**COSA FARE:**
A: Rispondi alle domande sul testo su Spotify:
(i) Se Spotify non è il problema, che cos'è secondo il testo?
(ii) Perché si ascolta una playlist, secondo il testo?
(iii) Quanti anni fa Fisher parlava dell'appiattimento dell'offerta culturale?
B: Elenca i soggetti che, nel testo su Spotify, in teoria ci guadagnano dal meccanismo descritto.
C: Copia fedelmente il testo su Spotify da "Intanto, come diceva" a "per la musica.".

##### TESTO DI PARTENZA

Una scorpacciata di tutto ciò che il mondo musicale ha prodotto fino ad ora gratis o in cambio di un abbonamento mensile - così non hai la pubblicità. Questo, più o meno, quello che offre Spotify.
Un meccanismo in cui, in teoria, ci guadagnano tutti. Io artista - o prosumer - posso inseguire il sogno e far sì che la mia musica raggiunga chiunque; io consumatore posso ascoltare quello che voglio senza dover comprare mille dischi o spendere migliaia di euro in mp3; io etichetta ho un luogo in cui le mie canzoni vengono riprodotte - dato che nessuno compra i dischi o va ai concerti; io Spotify ci guadagno perché la gente usa la mia piattaforma. Vincono tutti, no?
No.
Sostenere che Spotify sia IL problema di tutto, però, è sbagliato. Spotify non è il problema, Spotify è un sintomo: è il risultato del contesto nel quale ci troviamo. Certo, non fa nulla per metterci una pezza - anzi! - ma non è tutta sua la colpa.
Torniamo all’inizio: “Siamo individui che consumano in solitudine una cultura sempre più omogenea”. È qui che sta il problema: nell’omogeneità dell’offerta culturale. A cui si aggiunge la completa svalutazione degli artisti.
Se ci pensiamo bene tutto l’intrattenimento ormai ruota attorno a due cose: consumare quanto più possibile e lasciare che qualcuno decida per noi cosa consumare.
Quante volte abbiamo aperto Spotify, ma anche i social o Netflix, e ci siamo lasciati guidare dalle playlist, dai suggerimenti, dalle classifiche, dagli algoritmi. Quasi sempre. Ormai lo facciamo anche inconsapevolmente.
Il nostro mondo è costruito sulla semplificazione delle nostre vite. Ascolto una playlist perché è più comodo: non devo pensare a cosa ascoltare, qualcosa troverò. Scorro i reel di Instagram perché l’algoritmo mi propone cose che quasi sicuramente mi piacciono; apro la fyp di TikTok perché posso svagarmi senza dover cercare qualcosa da guardare: tung tung tung tung sahur fa ridere, in fondo.
Questo dà vita, però, ad innumerevoli complicazioni.
Intanto, come diceva Fisher 17 anni fa, c’è un generale appiattimento dell’offerta culturale. Se le piattaforme sono gestite da algoritmi che hanno come solo obiettivo quello di massimizzare lo screen-on time indipendentemente dal contenuto in sé, chi quei contenuti li produce - magari per lavoro - si troverà costretto a andare nella direzione di ciò che funziona. Nella direzione di ciò che piace all’algoritmo.
Meme, infografiche, ma anche “Sapevi che…”; “ti consiglio 3 dischi che…” e compagnia sono ormai entrati nelle nostre vite. 15/30/60 secondi di video in cui vieni bombardato di informazioni. Ecco, questo vale anche per la musica.
In un contesto in cui sono algoritmi e playlist a ricoprire il ruolo più importante, chi di musica ci vive non può permettersi di ignorarli.

##########
##### ESTRATTI DELL'ELENCO

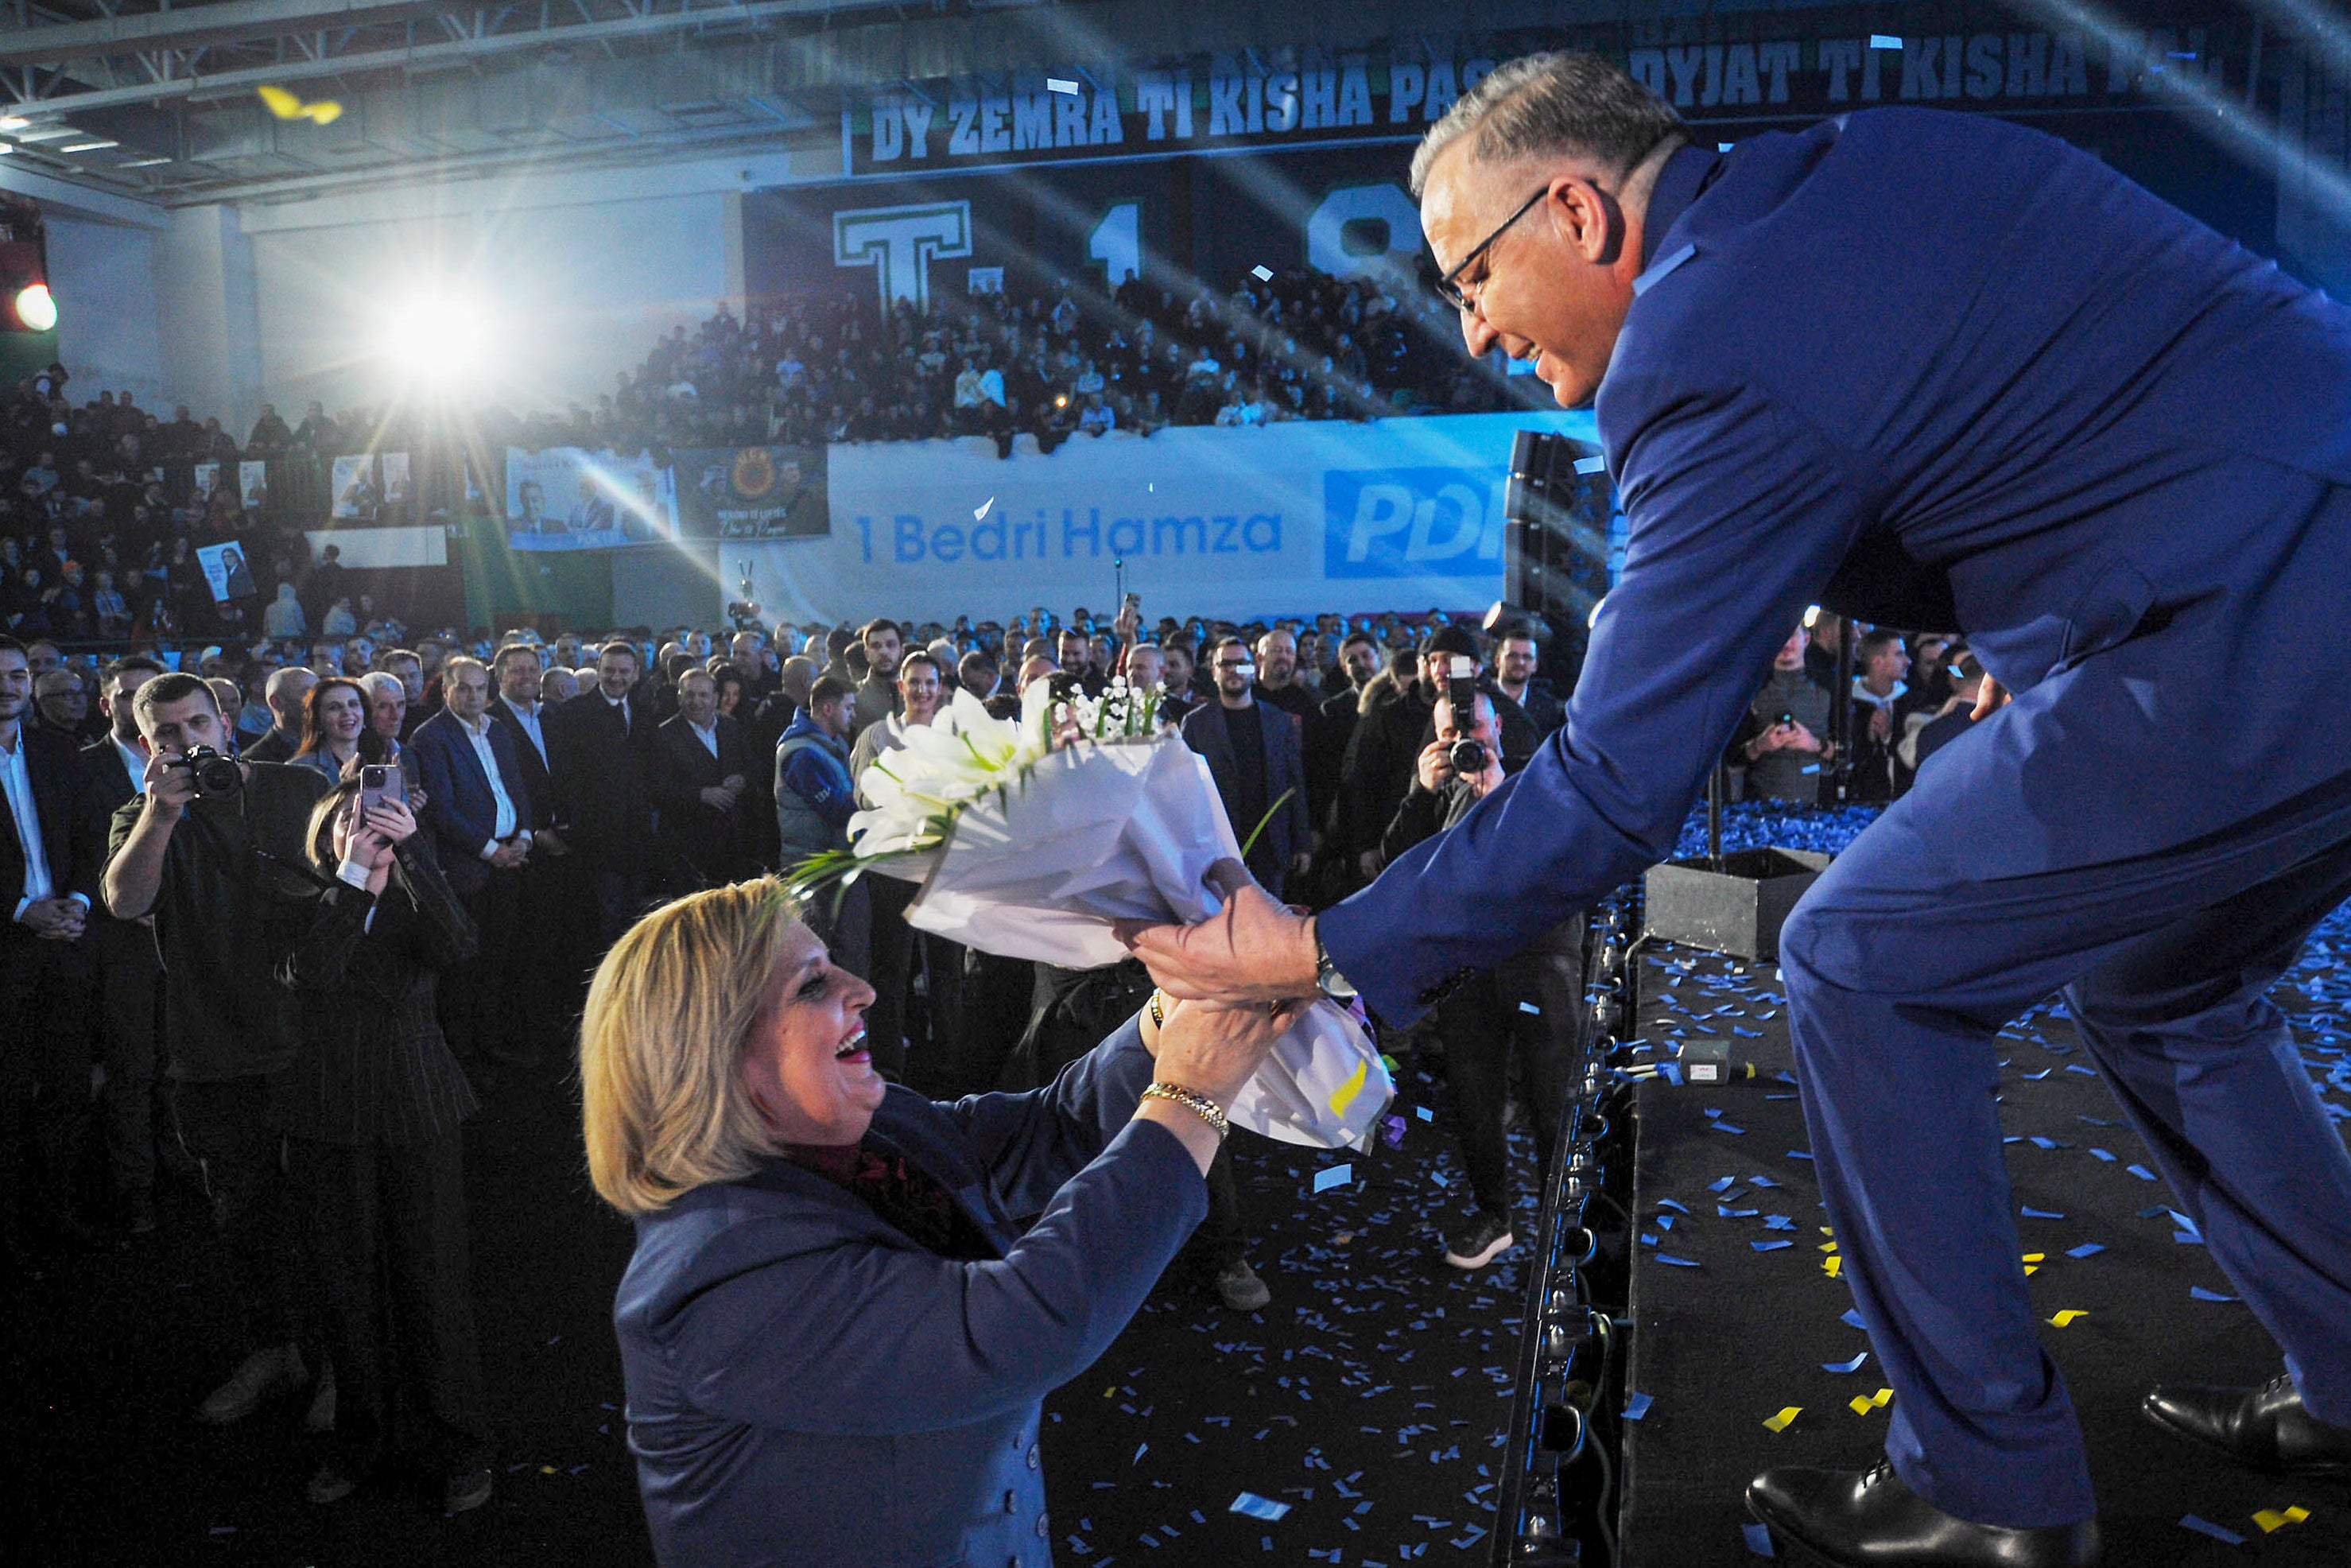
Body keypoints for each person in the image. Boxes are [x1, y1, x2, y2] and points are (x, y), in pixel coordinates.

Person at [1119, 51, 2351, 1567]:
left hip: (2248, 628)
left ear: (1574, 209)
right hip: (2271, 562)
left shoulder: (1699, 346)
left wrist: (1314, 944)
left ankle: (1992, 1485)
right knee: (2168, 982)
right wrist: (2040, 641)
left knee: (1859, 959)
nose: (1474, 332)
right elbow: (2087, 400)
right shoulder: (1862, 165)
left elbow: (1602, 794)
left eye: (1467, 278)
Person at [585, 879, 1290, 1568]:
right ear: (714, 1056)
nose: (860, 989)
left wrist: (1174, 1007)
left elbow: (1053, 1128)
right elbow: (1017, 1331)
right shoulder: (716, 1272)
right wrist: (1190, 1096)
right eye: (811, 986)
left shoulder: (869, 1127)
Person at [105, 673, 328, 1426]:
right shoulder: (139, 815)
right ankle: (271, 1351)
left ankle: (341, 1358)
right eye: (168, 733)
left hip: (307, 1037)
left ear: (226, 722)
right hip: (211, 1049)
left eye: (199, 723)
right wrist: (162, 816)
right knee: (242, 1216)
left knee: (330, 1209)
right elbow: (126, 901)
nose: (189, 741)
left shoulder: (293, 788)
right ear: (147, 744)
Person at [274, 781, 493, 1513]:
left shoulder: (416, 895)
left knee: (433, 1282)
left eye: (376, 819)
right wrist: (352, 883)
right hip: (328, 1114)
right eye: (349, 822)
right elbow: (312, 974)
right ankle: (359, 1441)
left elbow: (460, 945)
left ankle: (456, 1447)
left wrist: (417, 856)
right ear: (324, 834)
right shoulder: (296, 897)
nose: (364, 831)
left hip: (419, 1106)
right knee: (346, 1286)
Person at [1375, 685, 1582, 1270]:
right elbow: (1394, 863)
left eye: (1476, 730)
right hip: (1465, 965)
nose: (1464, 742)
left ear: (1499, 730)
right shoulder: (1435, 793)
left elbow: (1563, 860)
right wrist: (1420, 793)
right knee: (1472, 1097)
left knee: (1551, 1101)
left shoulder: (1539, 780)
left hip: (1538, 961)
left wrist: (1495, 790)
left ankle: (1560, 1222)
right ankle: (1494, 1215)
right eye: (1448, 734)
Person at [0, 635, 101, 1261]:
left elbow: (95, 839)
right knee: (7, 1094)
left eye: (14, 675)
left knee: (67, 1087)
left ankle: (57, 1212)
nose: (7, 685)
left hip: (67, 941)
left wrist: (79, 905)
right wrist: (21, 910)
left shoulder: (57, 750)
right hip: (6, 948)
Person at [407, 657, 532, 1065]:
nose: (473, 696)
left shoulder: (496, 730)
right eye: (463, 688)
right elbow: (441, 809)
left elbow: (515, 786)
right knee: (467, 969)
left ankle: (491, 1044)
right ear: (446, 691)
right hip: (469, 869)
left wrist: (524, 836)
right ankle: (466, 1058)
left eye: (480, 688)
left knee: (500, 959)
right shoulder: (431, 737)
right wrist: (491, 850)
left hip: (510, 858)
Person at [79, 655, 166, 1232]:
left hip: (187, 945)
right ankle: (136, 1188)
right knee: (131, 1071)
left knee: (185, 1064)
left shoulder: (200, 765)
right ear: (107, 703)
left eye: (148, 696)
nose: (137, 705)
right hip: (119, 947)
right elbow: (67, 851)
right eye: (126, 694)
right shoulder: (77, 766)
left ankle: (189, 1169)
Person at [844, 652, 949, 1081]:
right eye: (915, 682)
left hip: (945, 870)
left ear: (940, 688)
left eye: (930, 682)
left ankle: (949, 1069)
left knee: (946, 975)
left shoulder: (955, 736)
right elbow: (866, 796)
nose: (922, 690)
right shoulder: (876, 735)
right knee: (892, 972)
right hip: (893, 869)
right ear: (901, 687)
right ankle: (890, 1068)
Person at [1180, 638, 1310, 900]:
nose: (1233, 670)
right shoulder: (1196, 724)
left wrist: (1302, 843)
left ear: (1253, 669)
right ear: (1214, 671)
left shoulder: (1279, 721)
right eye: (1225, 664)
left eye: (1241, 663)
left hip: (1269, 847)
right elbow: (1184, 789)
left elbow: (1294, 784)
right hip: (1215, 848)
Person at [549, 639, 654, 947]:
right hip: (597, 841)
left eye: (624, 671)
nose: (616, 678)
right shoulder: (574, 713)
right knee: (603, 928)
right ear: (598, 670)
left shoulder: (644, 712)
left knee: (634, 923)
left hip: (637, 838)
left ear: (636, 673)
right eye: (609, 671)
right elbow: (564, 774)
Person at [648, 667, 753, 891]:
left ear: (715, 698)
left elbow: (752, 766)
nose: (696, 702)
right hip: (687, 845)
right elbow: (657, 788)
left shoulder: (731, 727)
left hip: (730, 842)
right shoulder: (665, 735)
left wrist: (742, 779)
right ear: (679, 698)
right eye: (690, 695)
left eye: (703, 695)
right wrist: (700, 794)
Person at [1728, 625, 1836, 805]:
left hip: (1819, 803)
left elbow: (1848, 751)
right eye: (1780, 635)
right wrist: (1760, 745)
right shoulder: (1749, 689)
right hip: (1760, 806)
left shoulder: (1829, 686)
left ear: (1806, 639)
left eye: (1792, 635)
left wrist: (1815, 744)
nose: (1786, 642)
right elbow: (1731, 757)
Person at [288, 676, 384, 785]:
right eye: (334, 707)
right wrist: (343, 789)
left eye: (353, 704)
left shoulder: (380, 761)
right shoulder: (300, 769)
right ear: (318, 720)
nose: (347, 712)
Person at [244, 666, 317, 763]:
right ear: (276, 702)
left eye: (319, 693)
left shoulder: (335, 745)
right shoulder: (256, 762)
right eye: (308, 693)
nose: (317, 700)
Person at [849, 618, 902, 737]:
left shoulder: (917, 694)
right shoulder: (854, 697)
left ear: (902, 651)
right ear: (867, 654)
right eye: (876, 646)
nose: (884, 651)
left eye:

##########

**SOLUZIONI DEGLI ESERCIZI:**
A:
(i) Un sintomo, il risultato del contesto nel quale ci troviamo.
(ii) Perché è più comodo: non si deve pensare a cosa ascoltare.
(iii) 17 anni fa.

B: L'artista (o prosumer), il consumatore, l'etichetta, Spotify.

C:
Intanto, come diceva Fisher 17 anni fa, c’è un generale appiattimento dell’offerta culturale. Se le piattaforme sono gestite da algoritmi che hanno come solo obiettivo quello di massimizzare lo screen-on time indipendentemente dal contenuto in sé, chi quei contenuti li produce - magari per lavoro - si troverà costretto a andare nella direzione di ciò che funziona. Nella direzione di ciò che piace all’algoritmo.
Meme, infografiche, ma anche “Sapevi che…”; “ti consiglio 3 dischi che…” e compagnia sono ormai entrati nelle nostre vite. 15/30/60 secondi di video in cui vieni bombardato di informazioni. Ecco, questo vale anche per la musica.